La solidarité mise en place à Gurs
Une des formes de résistance passe par la solidarité entre internés, présente notamment dans le camp de Gurs situé dans le Béarn, en Pyrénées-Atlantiques. C’est à l’origine un camp de plage pour réfugiés espagnols de la Retirada. Cependant, le refuge se transforme vite en enfer car les conditions sanitaires s’avèrent de plus en plus déplorables. En effet, les internés se plaignent fréquemment de la quantité de boue entre les habitations, mais aussi de l’absence d’électricité, d’eau courante et de toilettes.
L’entraide, tout juste mise en place, se complique encore lors de l’arrivée de nouvelles populations en 1940 suite à la prise de pouvoir du gouvernement de Vichy. Pour y faire face, les habitants du camp doivent s’organiser différemment. Ils mettent par exemple en place l’aménagement de baraques pour des personnes âgées ou encore un service de poste et même un service de cantine.
Le service de cantine établi pendant l’été 1940, est indépendant de l’autorité du chef du camp, et géré par îlot. De ce fait, les représentants de chaque îlot vont voir les marchands du village voisin pour échanger avec eux. Les commerçants trouvant rapidement plus rentable de vendre leurs produits aux internés plutôt qu’au marché du village, car ils peuvent négocier les prix plus facilement. Ainsi, pendant l’hiver le service est dissout par le gérant du camp, sous la demande des habitants du village voisin. L’hiver est alors désastreux et beaucoup d’internés n’y survivent pas. Pour éviter une autre catastrophe, tous les chefs d’îlots s’unissent pour régler la demande de nourriture pour le camp durant le printemps de 1941 et c’est un succès à long terme.
La résistance culturelle
La résistance passe aussi par des formes plus implicites, des actions culturelles comme l’ont fait les femmes de Brens, près de Gaillac dans le Tarn.
Des cours de langues, des conférences et même des représentations de théâtre ont été mis en place, parfois en détournant leur fonction première de distraction afin de s’en servir pour transmettre des informations. Fernande Valignat, professeur, utilisait par exemple ses cours de littérature pour éveiller la conscience politique des internées. Cependant, elle est vite repérée et écartée de l’enseignement. Les femmes pouvaient également s’exprimer à travers des lettres destinées à l’extérieur qui arrivaient parfois à échapper à la censure des autorités du camp.

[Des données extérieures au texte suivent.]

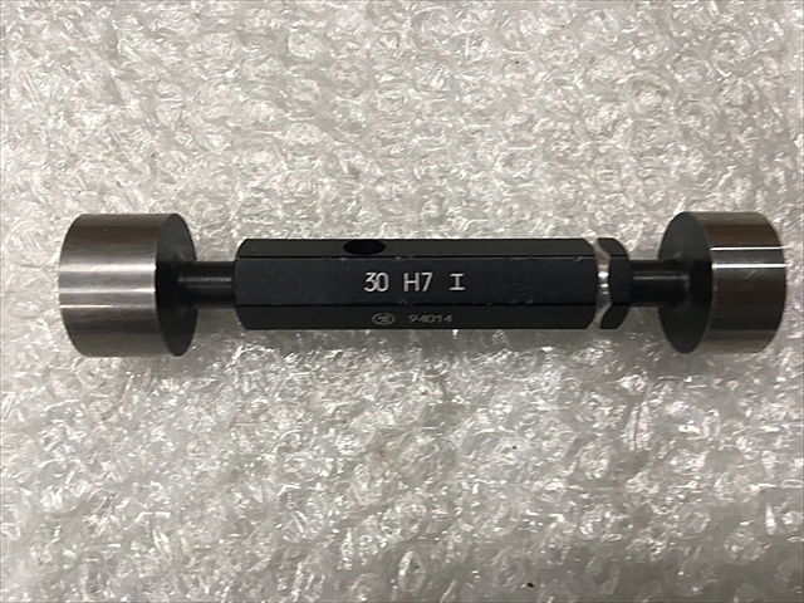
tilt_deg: -80.3
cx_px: 402
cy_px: 302
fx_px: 674
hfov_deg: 61.7
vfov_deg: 48.2
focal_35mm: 29
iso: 50
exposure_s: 1/30
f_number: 2.2
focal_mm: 4.15
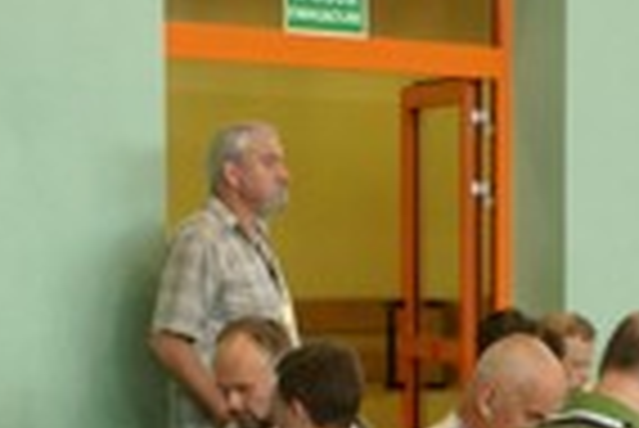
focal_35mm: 177
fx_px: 3145
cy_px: 861
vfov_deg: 7.5
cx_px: 783
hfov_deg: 11.4
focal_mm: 24
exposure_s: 1/60
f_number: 5.6
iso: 400
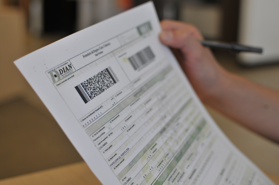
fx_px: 406
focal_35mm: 52
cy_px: 92
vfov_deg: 25.7
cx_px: 140
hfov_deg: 37.9
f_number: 2.8
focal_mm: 35
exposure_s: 1/100
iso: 200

Deux événements d’actions culturelles majeures dans l’année 1940 ont marqué les habitants du camp. Le 1er mai, les femmes se sont réunies lors du déjeuner et ont fredonné la « Marseillaise » en quittant la table. Les internées communistes en ont profité pour porter un élément vestimentaire rouge, symbole de leur parti politique. La fête des mères, le 10 juin, a aussi été un moyen de véhiculer leurs revendications. Le 10 juin 1941, le chef du camp a voulu organiser cet événement familial, fidèle à la politique pétainiste. Cependant, les mères trouvèrent l’idée ironique car elles étaient privées de leurs enfants. Ainsi, après une succession de berceuses d’origines diverses chantées à de faux bébés, elles ont crié à l’unisson « libérez les mères » à l’intention du chef du camp et des invités qu’il avait conviés pour montrer l’exemplarité de la tenue de son camp. Ces femmes réussirent à détourner l’évènement à leur avantage et ont pu faire entendre leurs revendications et ce, au risque de leur vie.

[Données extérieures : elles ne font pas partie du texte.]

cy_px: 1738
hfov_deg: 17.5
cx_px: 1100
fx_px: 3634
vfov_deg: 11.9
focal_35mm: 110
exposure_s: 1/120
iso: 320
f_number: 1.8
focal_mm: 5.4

Une communication inter-camps ?
Il est intéressant de se demander si certaines révoltes ou résistances se sont créées par imitation, mais il est difficile de répondre à cette question car nous avons peu d’informations sur les résistances. Bien entendu, ce n’était pas toujours marqué sur les registres des chefs de camp mais il est encore plus dur de savoir si cela aurait pu engendrer un quelconque écho.
Comme nous pouvons le voir sur la photographie de Maurice Laügt, employé des Ponts et Chaussées, chargé de l’entretien du camp, 400 femmes juives provenant de Noé sont arrivées le 4 mars 1911 à Gurs. Ainsi, parce que les internés ont été amenés à cohabiter dans des baraques minuscules, il y avait de la communication qui passait par l’échange d’informations. Le personnel des camps ou des organisations extérieures, s’il était complice, pouvait également faire passer des informations à travers différents camps lorsqu’il transitait.
Dans celui de Saint-Sulpice par exemple, camp pour les « indésirables français » où il y a eu plusieurs manifestations hostiles au gouvernement des camps, des fouilles ont permis de découvrir des résistances « cachées » : fausses cartes d’identités, poste radio, réchaud électrique, etc. Le poste radio, par exemple, permettait de se tenir au courant des informations. Les internés du camp de Saint-Sulpice ont pu également recevoir de la famille plus facilement, même si celles-ci sont très restreintes, voire inexistantes dans certains cas.